Search within PDF and Images (OCR)

Lars_Kristian_Aasbrenn · January 20, 2023, 9:02am

As mentioned in the community, a reason for keeping stuff in Evernote is the ability to search for text in images and in PDF documents. It’s a great function which makes Evernote very hard to let go. If I had to pick one of them, I would go for PDF search, which I guess is less complicated to implement.
I have been waiting for this function in Coda, but just realised that it was not mentioned in the Suggestion Box.
So her it is! Vote on

Piet_Strydom · January 20, 2023, 11:27am

I don’t use this often, but when I need it, I need it bad…

Bill_French · January 21, 2023, 10:24pm

We get around this limitation with a home-grown system that was patterned after this approach. Using a custom Pack we were able to use the S3 repository as the definitive source of all PDF-based information.

I think it’s safe to say that there are many more ways to do this better and cheaper given the improvements to Pack capabilities and PDFs pushed through a ML pipeline. This guy actually had GP3 write the code to summarize and extract keywords for PDFs.

Lars_Kristian_Aasbrenn · January 22, 2023, 2:13pm

Fun to hear there are ways around, as often Coda people find. Though, this is a bit above me, sorry

Bill_French · January 22, 2023, 2:26pm

Indeed; it’s a lot of machinery. You might want to take a look at Bardeen. I think they recently added some AI features that would allow you to capture summaries and keywords from a PDF and then add it to a Coda table.

Don’t let the label on this automation component mislead you - their image-to-text feature also works with PDF documents.

With this, you could build a workflow recipe that is kicked off when viewing a PDF, and then harvests the text which could be added to a Coda table in full, thus achieving a full-text search inside Coda. It could also use any of Bardeen’s other AI components to extract keywords, summations, analytics, etc. and add those to the table row as well.

Text Blaze may also be able to do this as well, although, a mental sketch of the solution is not as obvious. Both Text Blaze and Bardeen are #no-code integration tools, so you might really enjoy them for this and many other automated workflows internal and external to Coda.

Patricia_Hoffmann · May 9, 2023, 12:01pm

OMG! It would be awesome to have this feature! I voted for it

Bill_French · May 9, 2023, 6:09pm

Something about this says it will likely be made obsolete with multi-modal AI support.

Patricia_Hoffmann · May 15, 2023, 9:12am

Have you found an easy solution so far?
My used case is the following: I have a table with lots of PDFs. I want to search within the PDFs for certain keywords to find the PDFs that contain those keywords.

Patricia_Hoffmann · May 15, 2023, 12:02pm

@coda_account Is there anything planned/in the development pipeline that will allow to search within a PDF or rather do a global keyword search on a table with many pdf files?

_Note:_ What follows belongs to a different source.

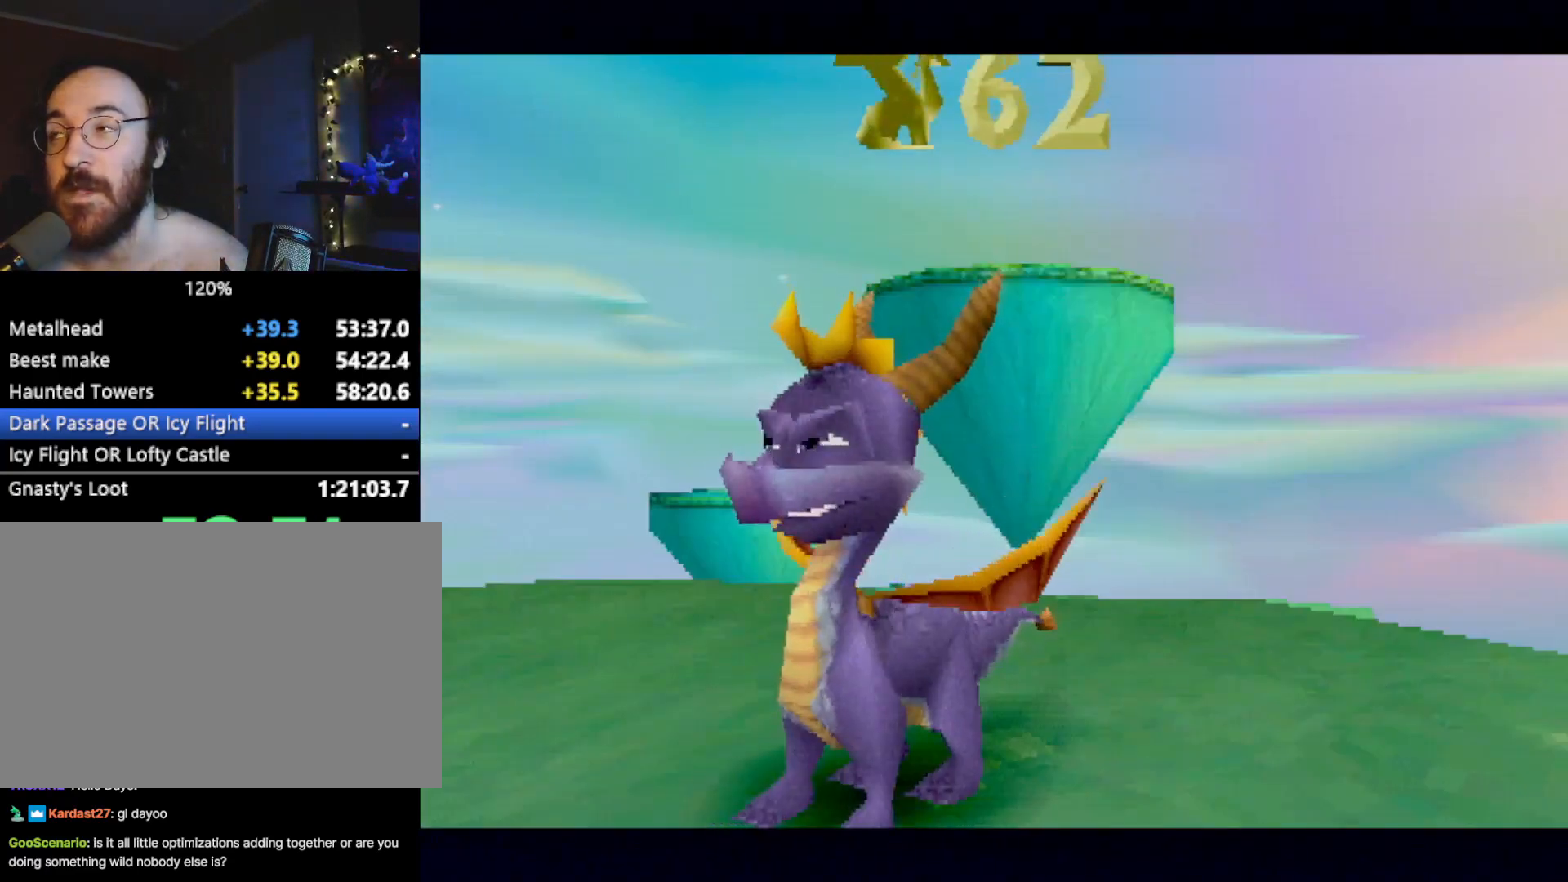
{"buttons": [], "left_stick": "center", "events": [[100, "L2", "up"]]}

Lars_Kristian_Aasbrenn · May 16, 2023, 7:29am

There are two ways text can exist in PDF’s: As real text and images of text.
For real text there is a kind of work-around by addling all PDF’s to a table, then:
Make a Text column: “Content”, Open PDF, copy all text (select all+copy), paste in into Content.

Patricia_Hoffmann · May 16, 2023, 10:35am

This always has to be done manually though, right? There is no way to automize that the text of a PDF will automatically be pasted into a column, like “Content” or?

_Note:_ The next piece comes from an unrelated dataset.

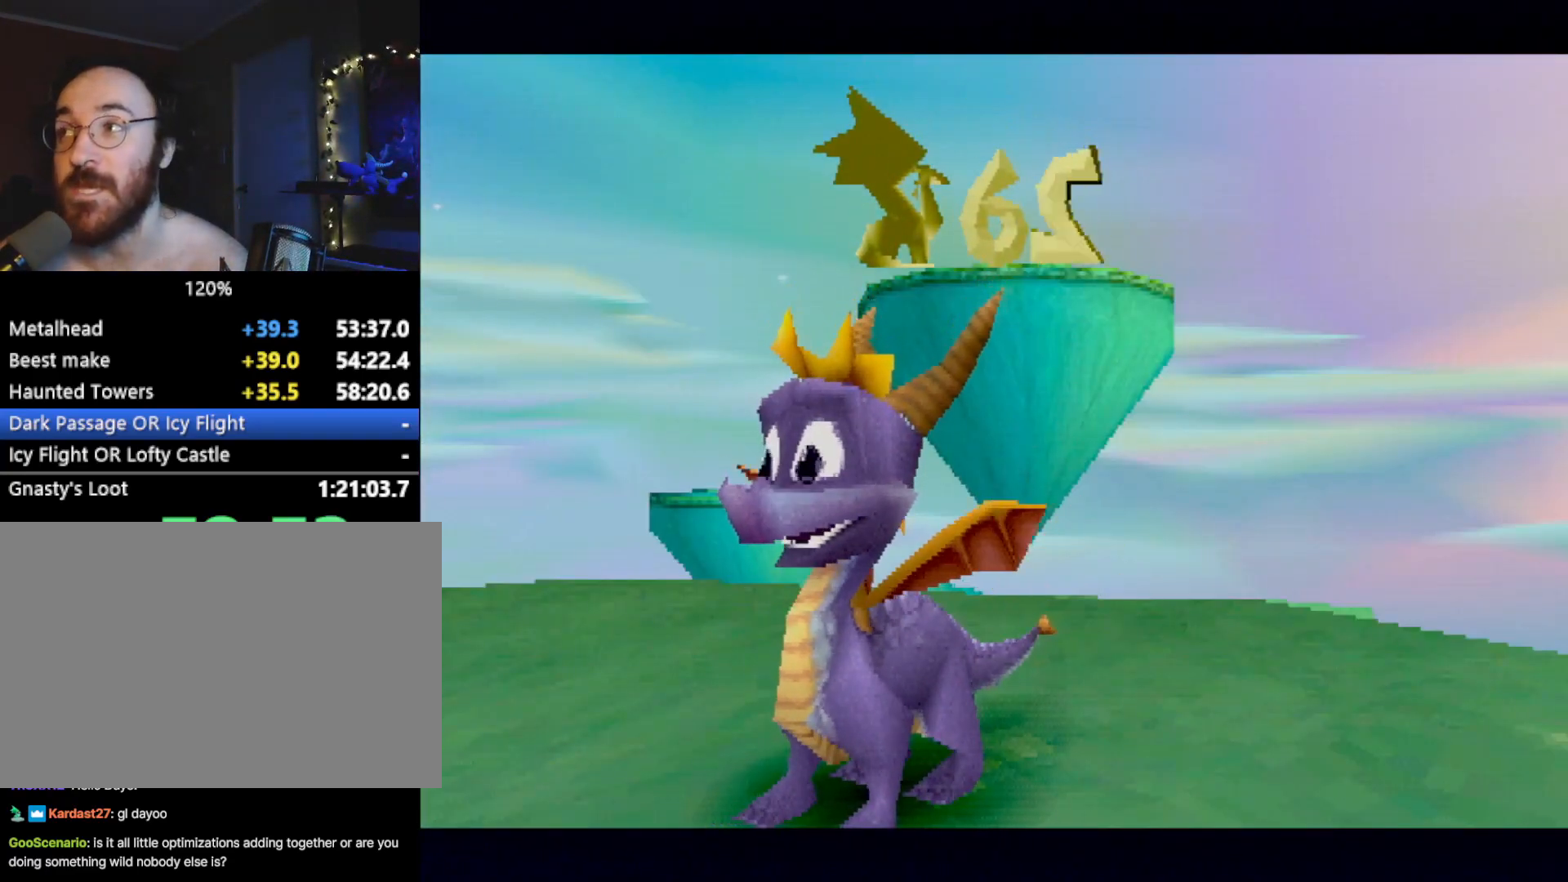
{"buttons": [], "left_stick": "center", "events": []}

Lars_Kristian_Aasbrenn · May 16, 2023, 8:18pm

Not with Coda or any Packs as I know. But the manual process is actually not that bad, only takes a couple of seconds:
Open PDF in the table, Press CTRL+A, CTRL+C, Close PDF , click the column beside, CTRL-V

Again, as long as the PDF has actual text and not image.

Bill_French · May 17, 2023, 1:12am

You need to dream bigger. What if you know some keywords that are similar, but not the ones that are present in the PDF? You’re describing a search system of the previous century. You need to be able to state queries with greater abstraction and still have it work.

With AI, this is also known as “text”.

This is a terrible approach.

There is. More on that in a moment.

It’s literally that bad. It’s also brittle.

It misses the texts in tables, charts, figures, call-outs and footnotes. It is an extremely weak search corpus if built this way.
When 20 of the 80 PDFs in your library are updated, how will you know which ones to repeat this manual update process.
When your PDFs triple in number, how will anyone perform this manual task with consistency or in a timely fashion?
Have you tried copying the text of a multi-column document or one with embedded figures that wrap texts? It’s a mess, and this will lead to formatting issues that reduce findability. The time required to do this well is not seconds. It’s minutes and likely lots of them.

What’s the Remedy?

Coda is (or should be the remedy). Building search systems by anyone except the platform vendor is challenging to say the least. There are security issues, cross document sharing issues, and a variety of latency issues, not to mention where does the index live? However, AGI may offer some relief. I can think of three ways for businesses to overcome this issue. Here’s one…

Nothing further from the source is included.